About the job
About Basis
Basis is a pioneering nonprofit organization dedicated to applied AI research, driven by two key objectives.
The first objective is to comprehend and develop intelligence. This encompasses establishing the mathematical foundations of reasoning, learning, decision-making, understanding, and explanation, while also creating software that embodies these principles.
The second objective is to enhance society’s capacity to tackle complex challenges. This involves broadening the scope, scale, and complexity of problems we can address today, and crucially, accelerating our capacity to solve future problems.
To fulfill these missions, we are constructing an innovative technological infrastructure inspired by human reasoning, along with a collaborative organization that prioritizes human values.
About the Role
As an ML Systems Engineer at Basis, you will ensure that our training and evaluation infrastructure is fast, reliable, and scalable. You will manage the entire stack, from distributed training frameworks to cloud administration, enabling researchers to rapidly iterate on complex models while efficiently managing computational resources.
We are seeking engineers who possess a profound understanding of ML systems paired with operational excellence. The ideal candidate will have experience in distributed training at scale, expertise in debugging numerical instabilities, and the ability to manage cloud infrastructure that seamlessly transitions from experimentation to production. You will be the steward of training stability, an optimizer of computational costs, and a facilitator of reproducible research.

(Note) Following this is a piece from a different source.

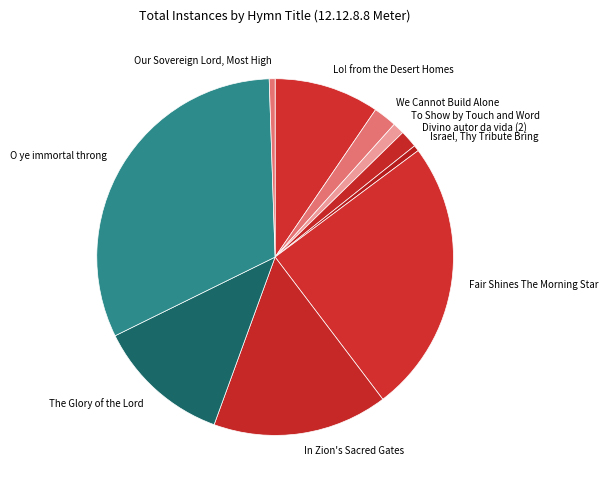

Is Our Sovereign Lord, Most High the majority of the pie?

No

This position encompasses both traditional ML engineering and cloud/DevOps responsibilities. You will oversee GPU clusters, optimize cloud expenditures, ensure security and compliance, and build the infrastructure that allows researchers to focus on algorithms rather than operations.
We are looking for individuals who are committed to developing robust ML infrastructure, maintaining a culture of documentation for issues and solutions, and prioritizing operational excellence as a core value.